Statistics

Notes:

CATEGORY 1:
a) Buildings of exceptional interest
b) Buildings and monuments declared as ancient and gazetted under the Antiquities Act 1976

CATEGORY 2:
Buildings of special interest which warrant every effort being made to preserve them

INFILL DEVELOPMENT:
Existing empty land or temporary structure where compatible redevelopment is permitted

REPLACEMENT:
Existing building without any significant value where sensitive redevelopment is permitted

The data shows the number of buildings within the George Town World Heritage Site (GTWHS), which consist of Category 1, Category 2 and replacement, and the empty lands within the site (infill development) as of 2010.

1.53% of the buildings are categorised as Category 1, with 80% of them located within the core zone. An example of a Category 1 building is the City Hall, near the Esplanade. Most buildings are categorised as Category 2, with slightly more of such buildings located within the buffer zone as compared to in the core zone. An example of Category 2 buildings is the ensemble of shophouses along Light Street.

20.70% of buildings are categorised as replacement and infill development, where buildings with no heritage value are allowed to be torn down for redevelopment to take place. This signifies that there is still room for private investors or real estate developers to purchase land or buildings within the GTWHS. Nonetheless, buyers would have to adhere to strict redevelopment rules due to George Town's listing as a heritage site. The height and façade of the reconstructed building have to be similar to the adjacent heritage buildings. Developers would also have to build the building to be as similar to its original construct.

The number of buildings gazetted under each category may increase in the coming years as more buildings are proposed to fit into each category.

There are 88 built-up hotels listed within George Town, which are inclusive of both high and low-end accommodations, including hostels. Twelve of them are categorised as boutique hotels. All of them are located within the core zone. Tourists – especially foreign ones – will choose to stay within the heritage site as it would be conveniently close to the various tourist attractions. Eight hotels are pending approval for planning before the construction of the hotels begins.

The tables show the buildings within GTWHS categorised according to style and usage. Shophouses in the GTWHS are categorised in five main styles, which are Early Penang, Southern Chinese Eclectic, Straits Eclectic, Art Deco and Modernism. Each style corresponds to the different time periods the shophouses were built, with adjacent time periods overlapping each other. These five main styles make up 72% of buildings in the GTWHS.

Places of worship in George Town include mosques and temples. Warehouses and wooden structures are located near the shore. The warehouses were probably used and still are used for cargo storage, storing goods which are shipped in through the nearby port.

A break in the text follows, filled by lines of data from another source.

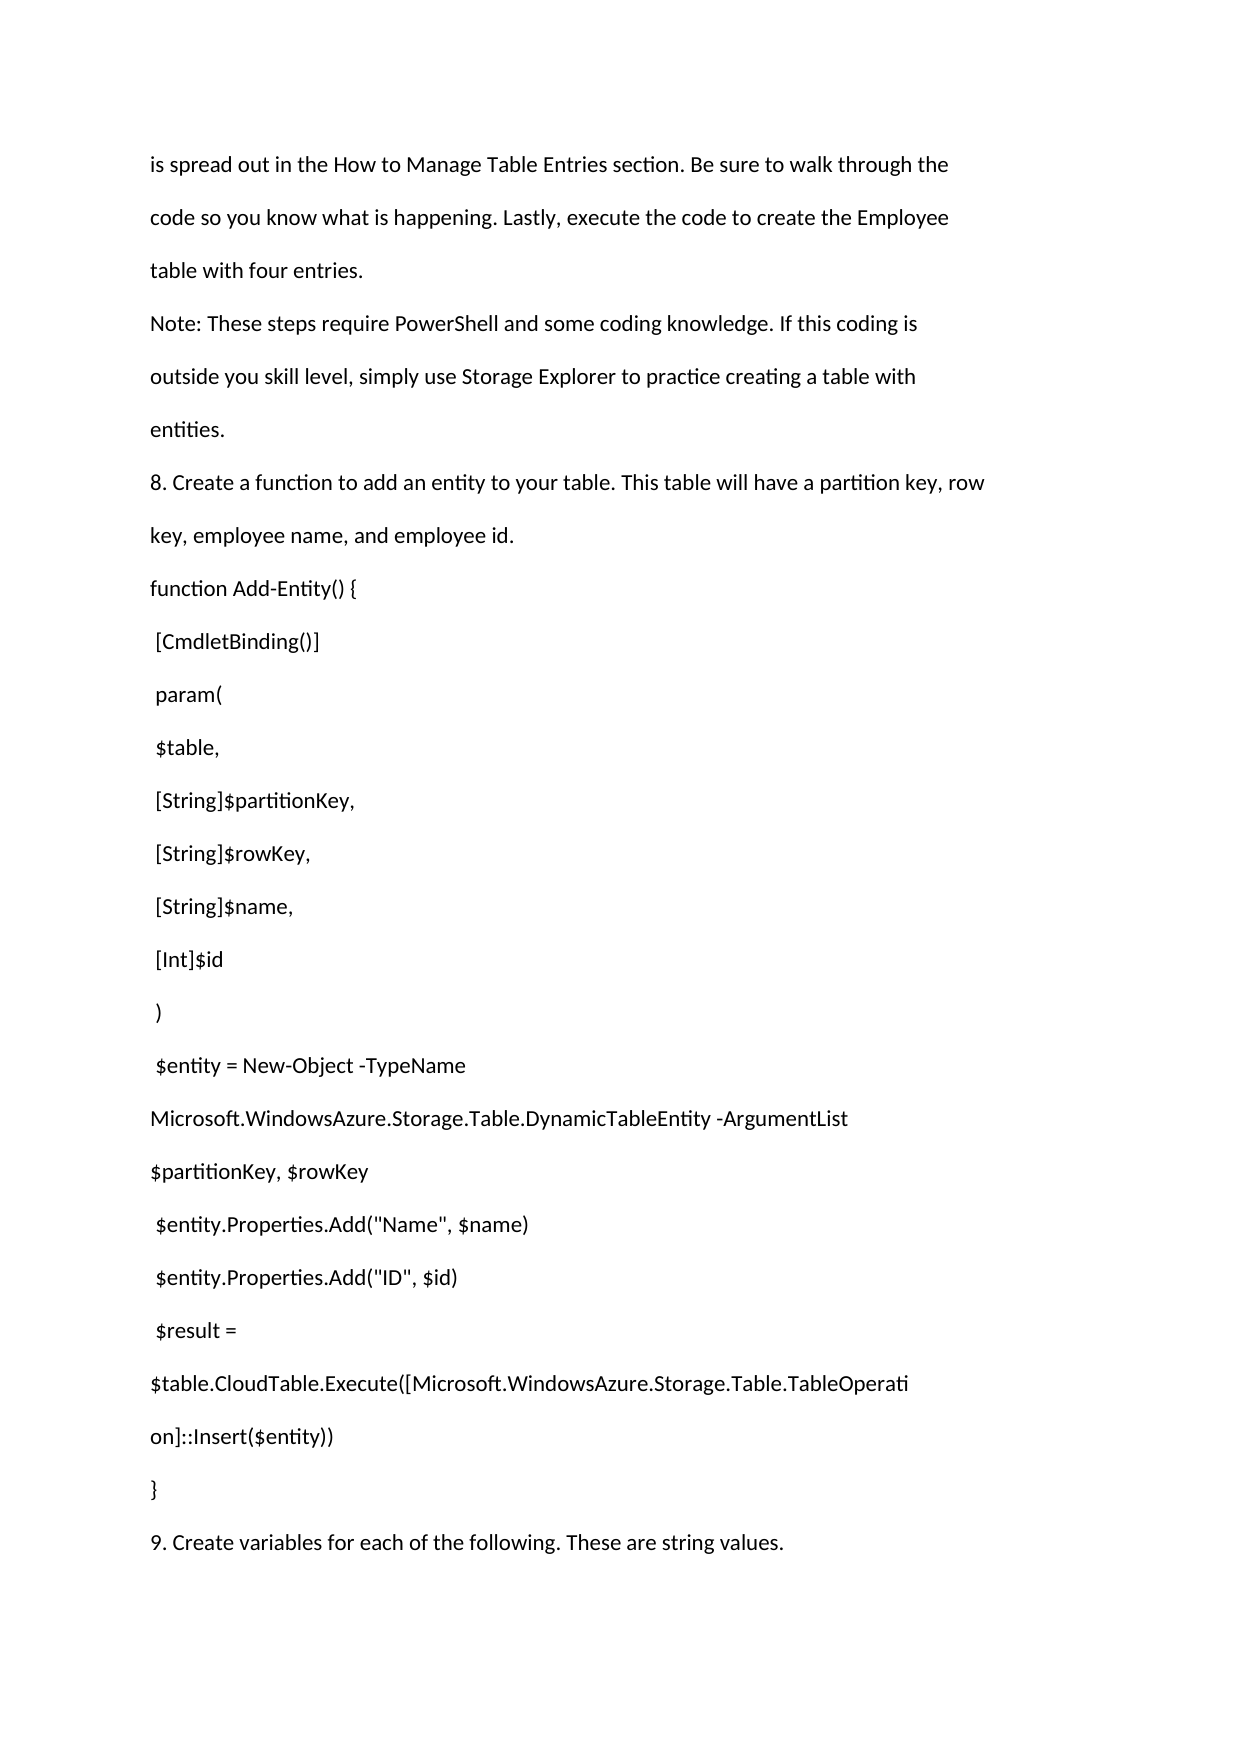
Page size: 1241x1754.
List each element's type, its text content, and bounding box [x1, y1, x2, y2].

text $table, [150, 733, 1090, 761]
text } [150, 1476, 1090, 1503]
text [String]$rowKey, [150, 839, 1090, 867]
text is spread out in the How to Manage Table Entries section. Be sure to walk through the [150, 150, 1090, 178]
text function Add-Entity() { [150, 574, 1090, 602]
text $partitionKey, $rowKey [150, 1157, 1090, 1185]
text 9. Create variables for each of the following. These are string values. [150, 1528, 1090, 1557]
text [CmdletBinding()] [150, 627, 1090, 655]
text table with four entries. [150, 256, 1090, 284]
text $entity.Properties.Add("Name", $name) [150, 1210, 1090, 1238]
text $entity = New-Object -TypeName [150, 1051, 1090, 1079]
text $entity.Properties.Add("ID", $id) [150, 1263, 1090, 1291]
text Microsoft.WindowsAzure.Storage.Table.DynamicTableEntity -ArgumentList [150, 1104, 1090, 1132]
text $table.CloudTable.Execute([Microsoft.WindowsAzure.Storage.Table.TableOperati [150, 1369, 1090, 1397]
text code so you know what is happening. Lastly, execute the code to create the Employee [150, 203, 1090, 231]
text outside you skill level, simply use Storage Explorer to practice creating a table with [150, 362, 1090, 390]
text ) [150, 998, 1090, 1026]
text [Int]$id [150, 945, 1090, 973]
text on]::Insert($entity)) [150, 1422, 1090, 1451]
text [String]$partitionKey, [150, 786, 1090, 814]
text 8. Create a function to add an entity to your table. This table will have a partition key, row [150, 468, 1090, 496]
text [String]$name, [150, 892, 1090, 920]
text $result = [150, 1316, 1090, 1344]
text key, employee name, and employee id. [150, 521, 1090, 549]
text Note: These steps require PowerShell and some coding knowledge. If this coding is [150, 309, 1090, 337]
text entities. [150, 415, 1090, 443]
text param( [150, 680, 1090, 708]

Wooden structures on the other hand consist mainly of the jetties along Weld Quay, which are named after eight different surnames (Lim, Chew, Tan, Lee, Yeoh, Koay, Peng Aun, Mixed Clans). Places such as schools, cemeteries, petrol stations, gates, entrances and monuments are defined and listed as ''other (non-architectural)".

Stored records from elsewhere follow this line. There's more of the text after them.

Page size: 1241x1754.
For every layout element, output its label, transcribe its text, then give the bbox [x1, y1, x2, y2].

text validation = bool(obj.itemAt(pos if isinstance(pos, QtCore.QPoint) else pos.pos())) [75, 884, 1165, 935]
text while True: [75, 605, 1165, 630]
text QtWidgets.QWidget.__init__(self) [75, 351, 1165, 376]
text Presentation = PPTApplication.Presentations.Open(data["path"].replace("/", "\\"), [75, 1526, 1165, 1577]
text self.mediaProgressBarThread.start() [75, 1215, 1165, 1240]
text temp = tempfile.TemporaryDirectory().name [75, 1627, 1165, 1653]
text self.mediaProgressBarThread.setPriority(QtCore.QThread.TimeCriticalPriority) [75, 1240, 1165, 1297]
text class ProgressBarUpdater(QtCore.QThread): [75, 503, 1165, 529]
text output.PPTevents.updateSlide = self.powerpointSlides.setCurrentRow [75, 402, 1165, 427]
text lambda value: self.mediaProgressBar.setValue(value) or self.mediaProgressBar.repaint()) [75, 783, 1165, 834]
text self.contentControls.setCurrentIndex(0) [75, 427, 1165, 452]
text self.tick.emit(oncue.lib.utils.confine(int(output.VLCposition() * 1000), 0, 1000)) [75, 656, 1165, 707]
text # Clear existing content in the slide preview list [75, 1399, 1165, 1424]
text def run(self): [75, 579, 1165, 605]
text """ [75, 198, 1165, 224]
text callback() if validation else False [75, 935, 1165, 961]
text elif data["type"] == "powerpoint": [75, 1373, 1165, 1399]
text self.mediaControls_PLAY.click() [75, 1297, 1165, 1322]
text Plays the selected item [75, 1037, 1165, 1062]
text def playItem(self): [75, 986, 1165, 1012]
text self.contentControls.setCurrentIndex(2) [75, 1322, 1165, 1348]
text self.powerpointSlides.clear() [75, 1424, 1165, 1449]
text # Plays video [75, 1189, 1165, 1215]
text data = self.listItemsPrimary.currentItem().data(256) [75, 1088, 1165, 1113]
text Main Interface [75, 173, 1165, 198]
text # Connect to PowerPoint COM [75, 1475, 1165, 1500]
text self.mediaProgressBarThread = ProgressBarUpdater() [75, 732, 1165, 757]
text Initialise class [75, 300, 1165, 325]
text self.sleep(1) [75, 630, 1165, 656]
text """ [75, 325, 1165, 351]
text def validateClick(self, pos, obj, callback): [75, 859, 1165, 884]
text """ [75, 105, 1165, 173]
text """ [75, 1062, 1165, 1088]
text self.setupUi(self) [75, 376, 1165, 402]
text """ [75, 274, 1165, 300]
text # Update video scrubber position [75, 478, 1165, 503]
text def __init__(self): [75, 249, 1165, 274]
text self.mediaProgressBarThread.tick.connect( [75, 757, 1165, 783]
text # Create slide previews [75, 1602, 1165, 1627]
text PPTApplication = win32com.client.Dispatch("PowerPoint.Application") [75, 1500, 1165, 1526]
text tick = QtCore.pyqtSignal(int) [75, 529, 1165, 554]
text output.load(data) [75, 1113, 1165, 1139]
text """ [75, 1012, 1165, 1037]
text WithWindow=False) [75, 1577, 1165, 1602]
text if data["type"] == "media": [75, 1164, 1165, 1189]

Referring to the table, Southern Chinese Eclectic and Straits Eclectic style buildings constitute about half of the all building types within the GTWHS. Southern Chinese Eclectic and Straits Eclectic are highly distributed in the core zone and buffer zone, which corresponds to the period these areas were developed.

The data presents the number of residents and residential land in GTWHS for two years—2006 and 2010. The number of residents has decreased drastically in a period of five years, with a 46.4% drop in residents. This is in contrast to just a slight drop of 3.2% in residential land use.

A few reasons could have contributed to this drastic drop in population. The demographics of people who live within George Town are usually families (either multi-generational or two families) within the same unit. Limited employment opportunities within George Town could have motivated people of working age to move out to areas nearer to their workplace. Those who have young children would bring their children along, and thus see a reduction of many residents in George Town.

After George Town’s attainment of the Unesco status, buildings with heritage value were not allowed to be demolished. This therefore had an impact on residents who stayed in houses with heritage value, as they could not alter their façades. They also had to upkeep the maintenance of the buildings. This can be very costly, as materials used for older buildings are more expensive compared to modern residences. Residents would therefore choose to move out to a modern building outside of the GTWHS and sell their original house to interested parties.

The Unesco listing has generated interest among private developers to convert buildings into accommodations, including hostels, boutique hotels and cafés. Private developers would hence buy out old shophouses and convert them for commercial use. This therefore also reduces the number of residents within the GTWHS.

Following that, more tourists choose to stay within George Town and explore its historical sites. Tourists strolling through George Town in the daytime, often peeking into people’s houses or drinking at bars and pubs at night, thereby causing noise pollution would cause some residents to feel that their privacy has been infringed upon, and thus choose to move out of George Town to other areas in Penang.